Prendo spunto da Bill Hicks, che il Mostro degli Spaghetti Volante l’abbia in gloria, e dico:

 

VAFFANCULO AI 150 ANNI D’ITALIA

 

Siamo un Paese che ormai non può neanche più dirsi sull’orlo del baratro …perché festeggiamo?

È vaselina, nient’altro che vaselina; e voi lo sapete a cosa serve la vaselina, non è vero?

 

Anzi, vi dirò di più: io rivoglio le Signorie. Quando ancora Cultura non faceva rima con Spazzatura e non ci spacciavano per oro colato qualunque stronzata dica Umberto Eco. Spero non crediate davvero che ci sia grande differenza fra un qualsiasi italiano medio sbracato in poltrona davanti al Grande Fratello e un servo della gleba; dal punto di vista della sola prestanza intellettuale, francamente punterei sul secondo. Sulla prestanza fisica poi, non c’è proprio storia. Dal momento quindi che la stragrande maggioranza della popolazione è già asservita, almeno rivendico quelle oasi di luce che hanno dato vita ai capolavori che oggi stiamo con tanta alacrità cercando di distruggere.

Ecco, io voglio fare il Michelangelo della situazione: sfruttare l’autorità disseminando di insulti la mia produzione artistica.

Prima che mi tacciate di paraculismo, devo ricordarvi che si deve pur mangiare.
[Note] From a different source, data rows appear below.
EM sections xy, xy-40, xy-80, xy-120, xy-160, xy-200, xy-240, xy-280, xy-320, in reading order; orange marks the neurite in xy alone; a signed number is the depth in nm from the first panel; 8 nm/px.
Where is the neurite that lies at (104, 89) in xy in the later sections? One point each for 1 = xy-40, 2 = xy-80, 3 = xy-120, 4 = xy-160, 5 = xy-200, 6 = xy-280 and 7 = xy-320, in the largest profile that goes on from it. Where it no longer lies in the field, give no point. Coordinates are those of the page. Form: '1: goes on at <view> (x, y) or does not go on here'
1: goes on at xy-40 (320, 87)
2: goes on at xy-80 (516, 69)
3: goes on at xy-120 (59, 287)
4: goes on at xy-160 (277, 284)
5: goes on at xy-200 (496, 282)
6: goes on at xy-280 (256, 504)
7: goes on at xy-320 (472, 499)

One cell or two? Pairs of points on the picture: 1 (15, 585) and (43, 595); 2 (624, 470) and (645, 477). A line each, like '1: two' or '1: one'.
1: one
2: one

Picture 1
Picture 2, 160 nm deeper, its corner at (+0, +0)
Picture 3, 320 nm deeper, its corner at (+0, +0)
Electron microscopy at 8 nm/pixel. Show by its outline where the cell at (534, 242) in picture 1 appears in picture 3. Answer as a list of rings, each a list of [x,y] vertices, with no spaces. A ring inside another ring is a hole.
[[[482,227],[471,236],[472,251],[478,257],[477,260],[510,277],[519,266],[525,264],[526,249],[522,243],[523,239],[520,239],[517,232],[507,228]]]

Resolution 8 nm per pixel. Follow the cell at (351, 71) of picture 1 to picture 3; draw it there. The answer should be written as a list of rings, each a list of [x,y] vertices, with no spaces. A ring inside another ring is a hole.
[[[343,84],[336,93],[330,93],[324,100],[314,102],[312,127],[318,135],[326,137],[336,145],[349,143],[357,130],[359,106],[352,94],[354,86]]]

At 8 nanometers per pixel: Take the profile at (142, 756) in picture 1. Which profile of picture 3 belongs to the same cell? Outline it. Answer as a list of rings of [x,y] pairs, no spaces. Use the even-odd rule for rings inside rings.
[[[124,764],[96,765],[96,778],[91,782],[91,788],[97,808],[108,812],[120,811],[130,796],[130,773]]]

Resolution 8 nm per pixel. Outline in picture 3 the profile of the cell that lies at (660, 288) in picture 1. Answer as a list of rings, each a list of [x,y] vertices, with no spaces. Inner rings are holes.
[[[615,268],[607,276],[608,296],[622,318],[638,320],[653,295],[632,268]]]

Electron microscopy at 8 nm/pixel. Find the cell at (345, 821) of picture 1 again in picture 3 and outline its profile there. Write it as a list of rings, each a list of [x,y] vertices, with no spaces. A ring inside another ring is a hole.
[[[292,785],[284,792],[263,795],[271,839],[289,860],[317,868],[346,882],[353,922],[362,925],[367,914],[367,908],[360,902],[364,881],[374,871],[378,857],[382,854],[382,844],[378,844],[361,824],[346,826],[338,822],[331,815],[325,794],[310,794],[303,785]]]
Senza contare che essere pagati per farsi beffe dell’ignoranza altrui è qualcosa che si avvicina molto alla mia concezione di Paradiso.

Non è solo il mio sostanziale egoismo a tenermi alla larga da velleità di martirio: non puoi fare della satira quando sei morto.

 

Quindi, per festeggiare degnamente questi 150 anni di fittizia unità, ho deciso di dare il mio contributo, nel nome dell’Arte: vi annuncio in anteprima che riattaccherò i pistolini ad Ercole e Caco.

 

In nome di un’unità realizzata alla cazzo via.